SHANGHAI, Dec 13 (SMM) –Hoshine Silicon, a Zhejiang-headquartered major silicon producer in China, will build 800,000 mt/year of silicon metal capacity in Zhaotong, Yunnan province.
Although electrical power costs in Zhaotong are higher compared with other cities in Yunnan, sustainable availability of high-grade silicon ore has made Zhaotong ideal for investment, amid supply tightness of high-quality ore in China.
Yunnan currently has an annualised designed capacity of 1.3 million mt, located mostly in the western part of the province, including Dehong, Baoshan, Nujiang, and Lincang that boast rich hydro-power resources.
The capacity utilisation rate, however, stands at low levels in Yunnan due to maintenance and dry season issues.
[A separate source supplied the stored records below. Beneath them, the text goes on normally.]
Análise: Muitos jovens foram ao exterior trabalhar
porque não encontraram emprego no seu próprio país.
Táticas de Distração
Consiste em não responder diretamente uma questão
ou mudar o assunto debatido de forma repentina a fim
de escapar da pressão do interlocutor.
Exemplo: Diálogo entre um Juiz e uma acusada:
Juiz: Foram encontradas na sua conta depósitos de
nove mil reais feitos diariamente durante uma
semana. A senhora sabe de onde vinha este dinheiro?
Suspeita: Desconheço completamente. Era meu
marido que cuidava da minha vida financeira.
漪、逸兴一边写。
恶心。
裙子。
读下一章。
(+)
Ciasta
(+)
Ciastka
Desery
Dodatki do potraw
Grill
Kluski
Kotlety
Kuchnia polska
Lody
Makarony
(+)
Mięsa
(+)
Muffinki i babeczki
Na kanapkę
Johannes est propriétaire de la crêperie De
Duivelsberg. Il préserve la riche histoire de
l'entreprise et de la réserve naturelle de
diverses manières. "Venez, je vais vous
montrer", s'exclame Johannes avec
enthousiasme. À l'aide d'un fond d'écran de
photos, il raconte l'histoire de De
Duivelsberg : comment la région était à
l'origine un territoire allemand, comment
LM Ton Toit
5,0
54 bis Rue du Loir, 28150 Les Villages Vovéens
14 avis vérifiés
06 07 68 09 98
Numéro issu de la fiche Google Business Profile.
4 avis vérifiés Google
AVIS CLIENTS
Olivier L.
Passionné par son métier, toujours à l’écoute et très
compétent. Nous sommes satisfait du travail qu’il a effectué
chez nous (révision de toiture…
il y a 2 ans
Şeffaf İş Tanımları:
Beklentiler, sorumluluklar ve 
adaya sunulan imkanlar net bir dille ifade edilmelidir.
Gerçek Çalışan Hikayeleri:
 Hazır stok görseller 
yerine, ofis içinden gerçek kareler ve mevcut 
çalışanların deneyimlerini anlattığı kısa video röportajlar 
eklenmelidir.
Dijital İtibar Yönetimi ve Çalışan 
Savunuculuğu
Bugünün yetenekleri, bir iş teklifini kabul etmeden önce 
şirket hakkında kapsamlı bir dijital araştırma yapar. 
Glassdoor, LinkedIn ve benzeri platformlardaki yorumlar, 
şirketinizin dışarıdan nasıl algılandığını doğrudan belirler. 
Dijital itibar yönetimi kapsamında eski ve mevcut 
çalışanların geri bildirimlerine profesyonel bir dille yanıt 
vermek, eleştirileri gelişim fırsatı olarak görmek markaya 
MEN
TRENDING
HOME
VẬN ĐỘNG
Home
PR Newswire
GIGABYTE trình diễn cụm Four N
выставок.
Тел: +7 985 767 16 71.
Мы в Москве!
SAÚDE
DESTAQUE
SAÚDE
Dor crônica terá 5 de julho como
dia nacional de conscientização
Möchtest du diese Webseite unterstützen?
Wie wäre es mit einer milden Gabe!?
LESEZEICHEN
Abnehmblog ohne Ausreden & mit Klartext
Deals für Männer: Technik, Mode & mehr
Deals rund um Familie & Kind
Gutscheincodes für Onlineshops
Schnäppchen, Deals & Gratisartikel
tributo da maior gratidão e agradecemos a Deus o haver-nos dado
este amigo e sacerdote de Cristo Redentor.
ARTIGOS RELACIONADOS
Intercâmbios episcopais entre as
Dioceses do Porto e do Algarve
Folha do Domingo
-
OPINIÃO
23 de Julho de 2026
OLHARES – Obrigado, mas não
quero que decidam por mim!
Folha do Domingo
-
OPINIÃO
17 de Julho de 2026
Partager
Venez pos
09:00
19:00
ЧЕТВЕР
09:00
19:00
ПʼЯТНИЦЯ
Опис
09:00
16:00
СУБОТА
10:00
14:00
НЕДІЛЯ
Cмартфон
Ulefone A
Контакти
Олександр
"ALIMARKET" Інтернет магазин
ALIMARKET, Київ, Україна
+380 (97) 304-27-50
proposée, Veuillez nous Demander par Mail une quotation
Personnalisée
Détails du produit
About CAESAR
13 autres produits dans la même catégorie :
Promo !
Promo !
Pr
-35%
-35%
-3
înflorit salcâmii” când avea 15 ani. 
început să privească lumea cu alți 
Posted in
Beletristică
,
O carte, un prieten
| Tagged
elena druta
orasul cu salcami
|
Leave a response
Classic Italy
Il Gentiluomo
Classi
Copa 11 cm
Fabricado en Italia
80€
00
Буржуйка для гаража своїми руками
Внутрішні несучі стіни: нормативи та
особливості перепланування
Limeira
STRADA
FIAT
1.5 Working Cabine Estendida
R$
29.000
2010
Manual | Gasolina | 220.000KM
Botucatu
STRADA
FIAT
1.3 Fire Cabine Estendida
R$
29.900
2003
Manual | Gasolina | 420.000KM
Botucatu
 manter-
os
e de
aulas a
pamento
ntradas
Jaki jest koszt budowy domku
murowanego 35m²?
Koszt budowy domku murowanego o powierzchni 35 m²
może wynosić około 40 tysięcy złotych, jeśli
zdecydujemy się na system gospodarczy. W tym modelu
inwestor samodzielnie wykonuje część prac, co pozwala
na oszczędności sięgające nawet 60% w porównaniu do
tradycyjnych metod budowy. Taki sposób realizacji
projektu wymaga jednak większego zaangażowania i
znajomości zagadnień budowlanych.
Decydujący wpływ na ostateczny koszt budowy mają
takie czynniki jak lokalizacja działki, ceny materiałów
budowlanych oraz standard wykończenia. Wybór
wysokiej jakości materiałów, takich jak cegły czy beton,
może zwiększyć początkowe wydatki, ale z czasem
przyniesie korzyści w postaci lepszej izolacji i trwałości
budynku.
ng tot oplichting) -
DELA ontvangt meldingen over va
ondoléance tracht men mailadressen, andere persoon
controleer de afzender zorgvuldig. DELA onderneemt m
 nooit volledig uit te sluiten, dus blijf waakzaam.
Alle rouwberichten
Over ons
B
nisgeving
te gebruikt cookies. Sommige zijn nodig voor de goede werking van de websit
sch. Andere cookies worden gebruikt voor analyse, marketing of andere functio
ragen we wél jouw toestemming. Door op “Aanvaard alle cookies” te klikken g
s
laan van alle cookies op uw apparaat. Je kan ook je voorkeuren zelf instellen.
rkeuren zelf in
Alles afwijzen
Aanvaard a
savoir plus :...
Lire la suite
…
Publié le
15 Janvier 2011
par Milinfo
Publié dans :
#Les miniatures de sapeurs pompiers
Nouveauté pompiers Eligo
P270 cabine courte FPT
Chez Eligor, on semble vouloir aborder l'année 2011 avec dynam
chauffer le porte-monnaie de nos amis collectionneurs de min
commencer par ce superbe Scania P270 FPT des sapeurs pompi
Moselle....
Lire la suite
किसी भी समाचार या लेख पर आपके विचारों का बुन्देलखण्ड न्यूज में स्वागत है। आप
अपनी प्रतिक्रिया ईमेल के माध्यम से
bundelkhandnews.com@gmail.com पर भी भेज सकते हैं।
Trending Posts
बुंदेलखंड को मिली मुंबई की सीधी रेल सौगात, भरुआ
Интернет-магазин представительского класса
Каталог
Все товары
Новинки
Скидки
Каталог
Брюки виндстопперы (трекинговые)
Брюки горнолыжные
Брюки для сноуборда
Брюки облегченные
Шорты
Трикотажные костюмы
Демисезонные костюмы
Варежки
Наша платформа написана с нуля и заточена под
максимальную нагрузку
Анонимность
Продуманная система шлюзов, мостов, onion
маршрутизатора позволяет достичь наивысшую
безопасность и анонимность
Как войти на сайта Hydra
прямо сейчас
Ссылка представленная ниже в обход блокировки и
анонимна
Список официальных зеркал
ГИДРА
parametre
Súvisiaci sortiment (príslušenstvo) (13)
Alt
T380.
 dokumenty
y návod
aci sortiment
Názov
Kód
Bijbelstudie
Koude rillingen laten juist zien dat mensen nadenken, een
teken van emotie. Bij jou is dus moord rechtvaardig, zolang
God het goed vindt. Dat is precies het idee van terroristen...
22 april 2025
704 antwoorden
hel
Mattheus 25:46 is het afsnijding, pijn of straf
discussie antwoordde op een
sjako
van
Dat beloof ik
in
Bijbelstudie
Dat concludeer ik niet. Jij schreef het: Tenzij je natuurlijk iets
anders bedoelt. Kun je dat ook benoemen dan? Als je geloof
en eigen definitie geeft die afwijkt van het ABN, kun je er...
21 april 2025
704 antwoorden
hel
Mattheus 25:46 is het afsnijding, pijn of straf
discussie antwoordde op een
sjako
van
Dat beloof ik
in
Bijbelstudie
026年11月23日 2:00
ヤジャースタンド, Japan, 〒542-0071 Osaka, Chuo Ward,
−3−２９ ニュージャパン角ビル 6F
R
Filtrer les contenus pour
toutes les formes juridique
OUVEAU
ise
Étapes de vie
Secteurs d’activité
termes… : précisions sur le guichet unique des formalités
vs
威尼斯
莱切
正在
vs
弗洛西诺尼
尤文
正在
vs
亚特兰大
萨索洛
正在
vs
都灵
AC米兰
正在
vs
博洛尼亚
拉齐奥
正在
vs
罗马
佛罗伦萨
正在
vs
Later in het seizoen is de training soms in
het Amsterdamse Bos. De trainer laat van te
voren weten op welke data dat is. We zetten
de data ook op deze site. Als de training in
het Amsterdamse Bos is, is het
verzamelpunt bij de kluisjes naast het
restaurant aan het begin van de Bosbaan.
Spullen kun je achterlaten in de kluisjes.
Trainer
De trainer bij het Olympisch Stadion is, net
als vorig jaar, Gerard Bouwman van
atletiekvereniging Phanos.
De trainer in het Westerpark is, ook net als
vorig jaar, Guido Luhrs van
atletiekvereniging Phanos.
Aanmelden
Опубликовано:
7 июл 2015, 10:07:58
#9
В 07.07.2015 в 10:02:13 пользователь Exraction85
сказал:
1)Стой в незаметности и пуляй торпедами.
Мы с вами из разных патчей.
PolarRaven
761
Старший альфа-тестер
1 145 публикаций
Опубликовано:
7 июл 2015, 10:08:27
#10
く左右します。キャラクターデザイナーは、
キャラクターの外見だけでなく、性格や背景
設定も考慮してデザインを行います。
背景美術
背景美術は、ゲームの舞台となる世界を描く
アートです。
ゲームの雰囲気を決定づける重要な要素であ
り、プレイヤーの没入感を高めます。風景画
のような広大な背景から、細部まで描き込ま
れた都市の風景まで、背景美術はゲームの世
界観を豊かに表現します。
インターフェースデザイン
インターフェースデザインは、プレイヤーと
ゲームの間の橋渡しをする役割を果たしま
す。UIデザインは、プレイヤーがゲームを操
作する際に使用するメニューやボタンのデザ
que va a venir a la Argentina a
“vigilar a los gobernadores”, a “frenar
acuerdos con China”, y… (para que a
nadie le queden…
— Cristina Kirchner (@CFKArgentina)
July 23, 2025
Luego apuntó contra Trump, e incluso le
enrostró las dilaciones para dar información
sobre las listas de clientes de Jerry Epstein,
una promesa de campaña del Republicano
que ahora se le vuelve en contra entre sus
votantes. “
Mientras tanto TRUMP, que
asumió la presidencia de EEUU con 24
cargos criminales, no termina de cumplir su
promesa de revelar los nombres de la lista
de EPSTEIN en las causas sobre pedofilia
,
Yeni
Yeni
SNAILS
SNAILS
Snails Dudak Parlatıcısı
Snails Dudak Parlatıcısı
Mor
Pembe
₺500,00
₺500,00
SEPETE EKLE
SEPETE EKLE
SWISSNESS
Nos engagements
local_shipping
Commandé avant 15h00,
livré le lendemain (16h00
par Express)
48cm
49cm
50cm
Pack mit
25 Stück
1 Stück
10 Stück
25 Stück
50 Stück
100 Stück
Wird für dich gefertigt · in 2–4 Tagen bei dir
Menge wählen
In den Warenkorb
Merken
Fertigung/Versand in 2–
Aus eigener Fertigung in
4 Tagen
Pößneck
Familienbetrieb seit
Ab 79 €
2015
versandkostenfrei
The monthly average operating rate at silicon producers in the province stood at 46% in 2018.
China’s silicon industry features low concentration ratios, as small and medium-scale producers with a capacity below 40,000 mt/year accounted for 89% in terms of number and 53% in terms of production capacity of the total silicon producers in China.
Silicon plants in Yunnan are mostly of medium-scale with an annualised capacity of 20,000 mt, invested by companies in Fujian and Zhejiang provinces before 2010. The past decade saw limited silicon capacity addition and expansion projects in Yunnan.
The opportunity of expansion/merger of Yunnan's existing small and medium-scale silicon companies came even smaller as the local implementation of desulfurisation methods over the past two years, ahead of other major silicon production areas in China, increased the cost of investment by around 10%.
Silicon metal can be categorised into metallurgical-grade and chemical-grade products based on downstream applications. Metallurgical-grade silicon, used to produce aluminum alloy, also sees limited chances of new investment due to demand bottleneck in the downstream car market, which is the main consumer of silicon-aluminium alloy. Besides, silicon accounts for only 3-7% of the feedstock to make silicon-aluminium alloy.
There will be more opportunities to invest in chemical-grade silicon on the back of the domestic shortage of high-quality ore and the trend in demand growth. Chemical-grade silicon is used mostly in organ silicon monomer and polysilicon, which have higher requirements for the stability and composition element of raw materials.
For instance, chemical-grade silicon metal has to reach certain standards of content regarding not only main impurities such as iron, aluminium, and calcium, but also trace elements like phosphorus, boron, titanium, and carbon.
On the policy front, major production areas such as Yunnan and Xinjiang have imposed controls on the total silicon capacity, but a national-level production quota scheme has not been introduced. Yunnan aims to control silicon metal capacity within the province below 1.3 million mt/year by 2020, while boosting production and capacity of the top five producers to above half of the market share.
New silicon projects in Yunnan should be equipped with downstream facilities to obtain government approval.
Xinjiang enjoys the advantages of lower electricity prices and thermal power plants that could guarantee production all year round without the impact of seasonality. In terms of production capacity, Xinjiang has surpassed Yunnan to become the top silicon metal producer in China in 2015.
Addition of silicon capacity and construction of new self-owned power plants in Xinjiang face greater restrictions since 2018 as Xinjiang shifted its focus to high-level development.
As a total 2 million mt silicon metal capacity quotas were all issued in Xinjiang, large companies are mulling acquisition or replacement of unrealised quotas for their further expansion.
Besides capacity quotas, limitations on carbon emissions in each province will also be closely monitored.
Some silicon producers in Xinjiang were forced to cut or halt production due to depletion of carbon emissions quotas, a SMM survey showed. Some silicon mills in Fujian even purchased emissions quotas to extend production.
A severe mismatch between the production capacity and carbon emission quotas has been seen across silicon production areas in China.